» REQUIRED ACTION:
List every line in the material below that contains the word "value".

» PROVIDED RECORDS:

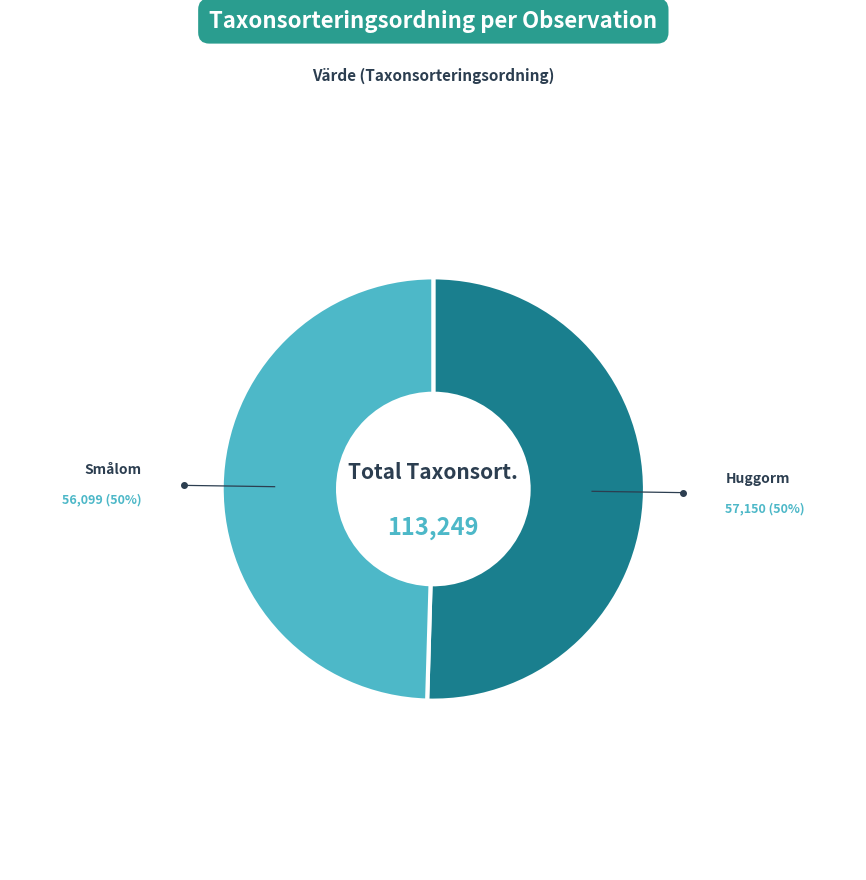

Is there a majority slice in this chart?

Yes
* * *
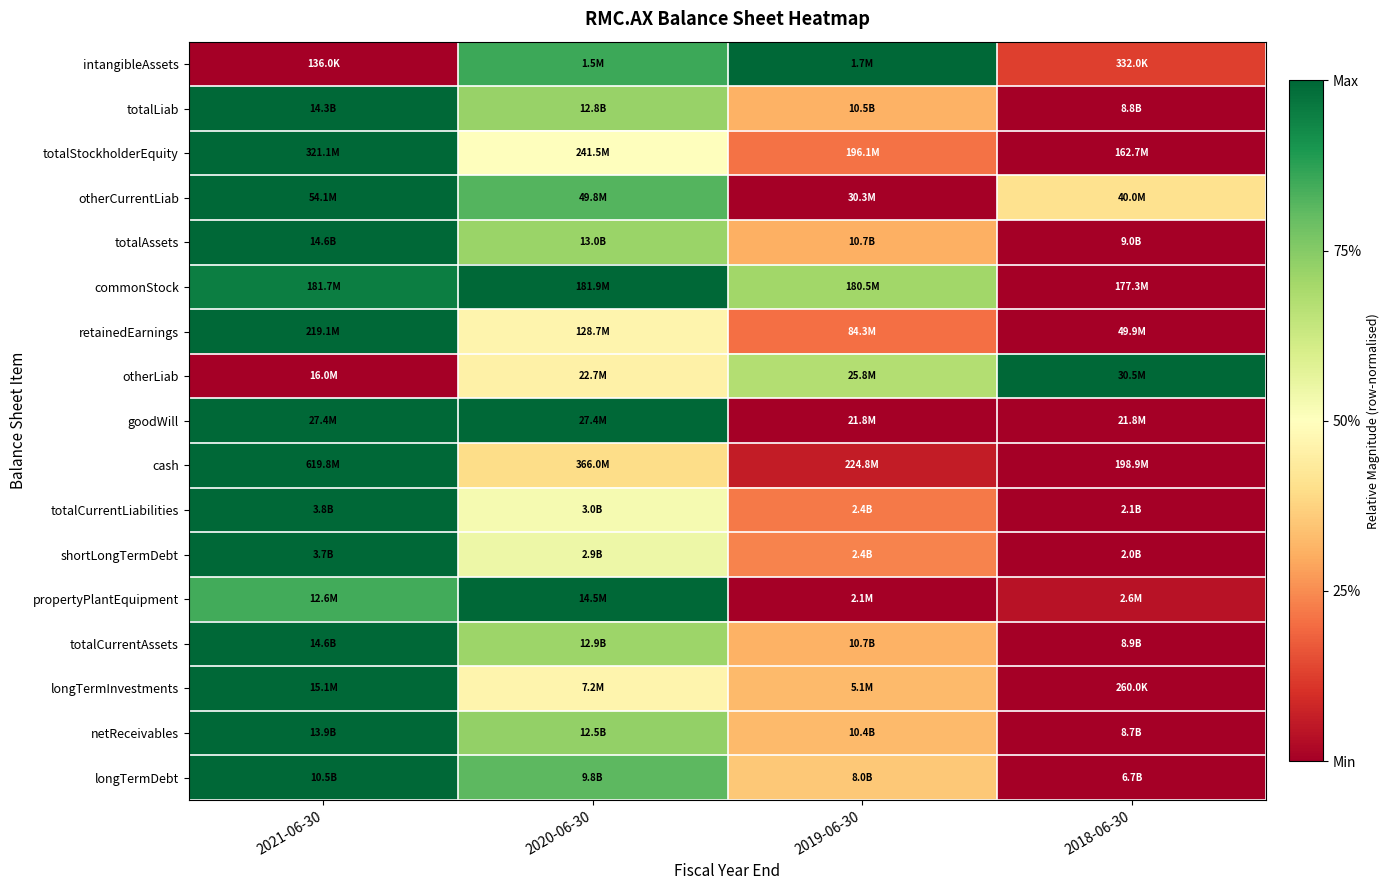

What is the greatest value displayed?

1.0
--
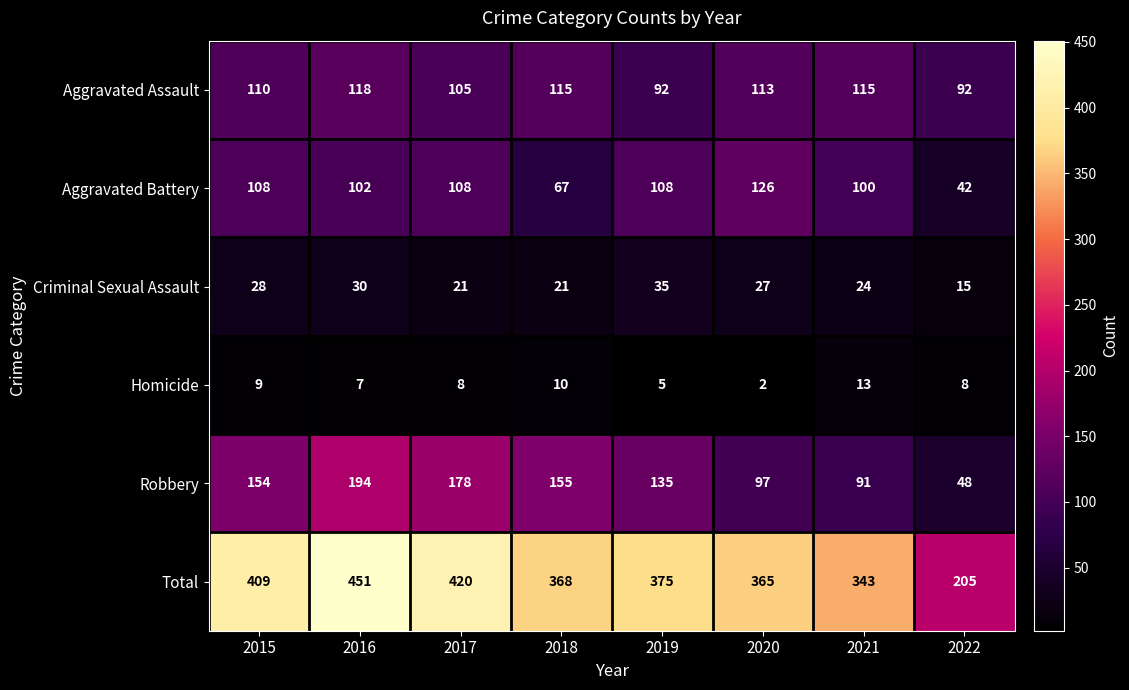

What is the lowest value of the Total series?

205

» RESULT FOR THIS TASK:
What is the greatest value displayed?
What is the lowest value of the Total series?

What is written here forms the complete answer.